◆ **Exercise**
Find each line in the entries below that contains the string "อกอย" and copy those lines, treating case as significant.

◆ **Data under study**
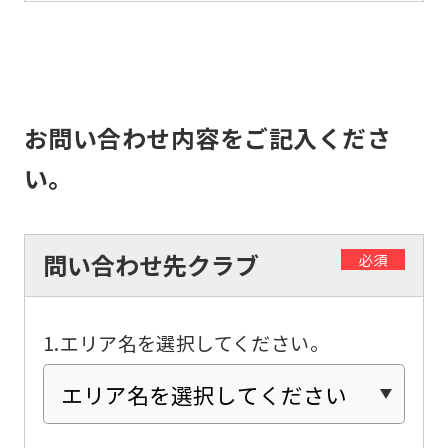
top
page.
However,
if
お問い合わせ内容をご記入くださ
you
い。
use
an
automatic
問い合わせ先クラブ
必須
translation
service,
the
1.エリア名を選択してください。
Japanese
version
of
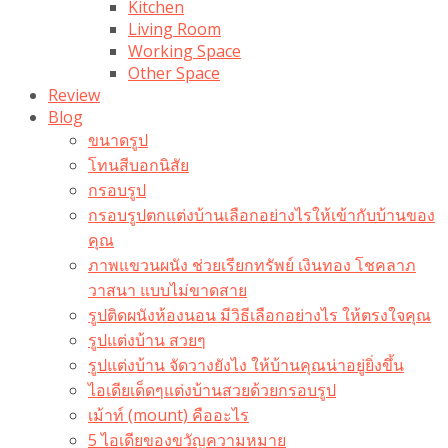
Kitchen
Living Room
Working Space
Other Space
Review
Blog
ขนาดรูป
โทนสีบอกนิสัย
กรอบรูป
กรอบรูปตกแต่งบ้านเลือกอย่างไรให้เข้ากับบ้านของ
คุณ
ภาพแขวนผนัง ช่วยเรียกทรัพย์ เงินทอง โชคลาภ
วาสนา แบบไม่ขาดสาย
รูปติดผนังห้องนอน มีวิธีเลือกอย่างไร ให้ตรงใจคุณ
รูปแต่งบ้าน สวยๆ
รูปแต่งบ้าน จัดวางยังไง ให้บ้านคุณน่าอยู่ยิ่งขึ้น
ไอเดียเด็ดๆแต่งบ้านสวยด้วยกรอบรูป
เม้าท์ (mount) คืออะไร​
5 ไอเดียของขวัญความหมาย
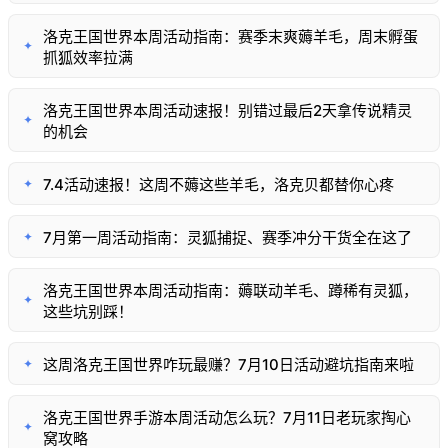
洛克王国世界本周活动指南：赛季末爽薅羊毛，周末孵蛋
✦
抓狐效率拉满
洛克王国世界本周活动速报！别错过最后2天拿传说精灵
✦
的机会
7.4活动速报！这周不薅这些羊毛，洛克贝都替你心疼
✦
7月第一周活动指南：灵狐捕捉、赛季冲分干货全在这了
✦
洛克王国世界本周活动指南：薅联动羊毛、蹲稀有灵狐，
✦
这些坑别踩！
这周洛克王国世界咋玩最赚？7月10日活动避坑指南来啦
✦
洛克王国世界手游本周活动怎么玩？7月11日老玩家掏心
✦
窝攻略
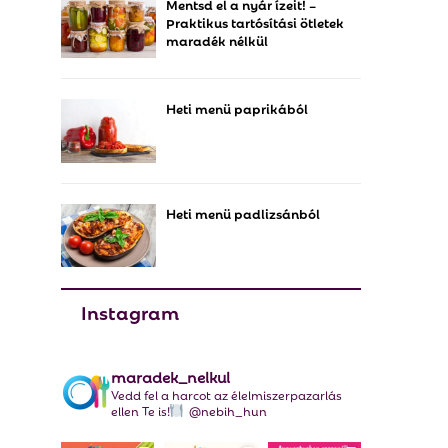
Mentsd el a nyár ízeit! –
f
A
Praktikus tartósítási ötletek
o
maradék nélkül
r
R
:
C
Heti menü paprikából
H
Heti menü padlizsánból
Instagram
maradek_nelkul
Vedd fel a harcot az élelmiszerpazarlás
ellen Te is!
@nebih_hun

--

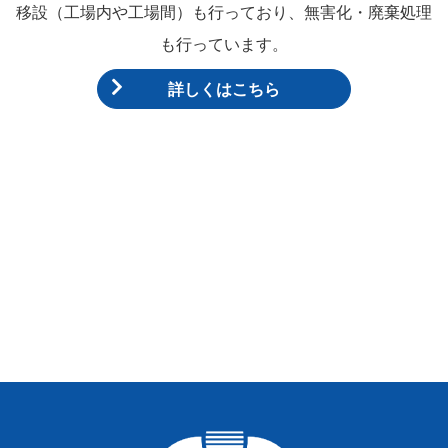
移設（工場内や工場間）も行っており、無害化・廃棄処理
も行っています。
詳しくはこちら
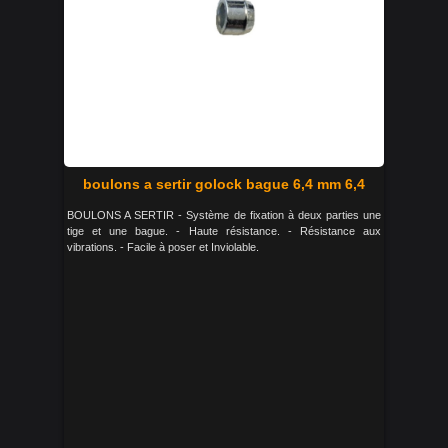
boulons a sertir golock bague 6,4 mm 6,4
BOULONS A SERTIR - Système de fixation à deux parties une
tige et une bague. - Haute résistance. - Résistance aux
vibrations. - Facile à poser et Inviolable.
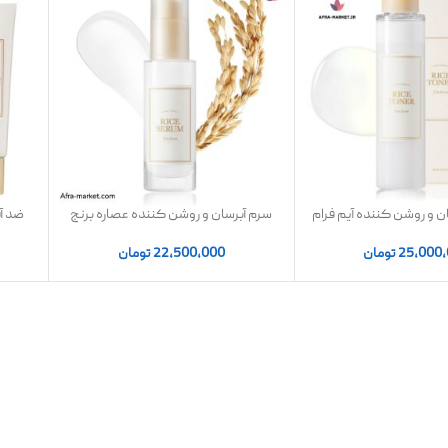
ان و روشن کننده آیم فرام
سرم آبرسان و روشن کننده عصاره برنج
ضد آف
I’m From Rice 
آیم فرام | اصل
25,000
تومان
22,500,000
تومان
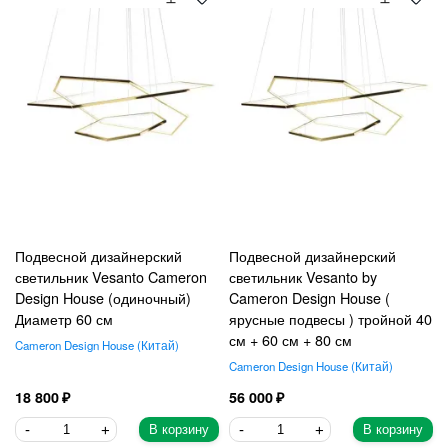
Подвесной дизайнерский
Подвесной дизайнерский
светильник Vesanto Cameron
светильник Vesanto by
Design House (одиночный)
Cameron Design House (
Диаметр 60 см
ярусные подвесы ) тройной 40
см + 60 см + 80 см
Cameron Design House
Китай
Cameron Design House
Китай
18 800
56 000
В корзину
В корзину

◆ **Expected answer**
กรอบรูปตกแต่งบ้านเลือกอย่างไรให้เข้ากับบ้านของ
รูปติดผนังห้องนอน มีวิธีเลือกอย่างไร ให้ตรงใจคุณ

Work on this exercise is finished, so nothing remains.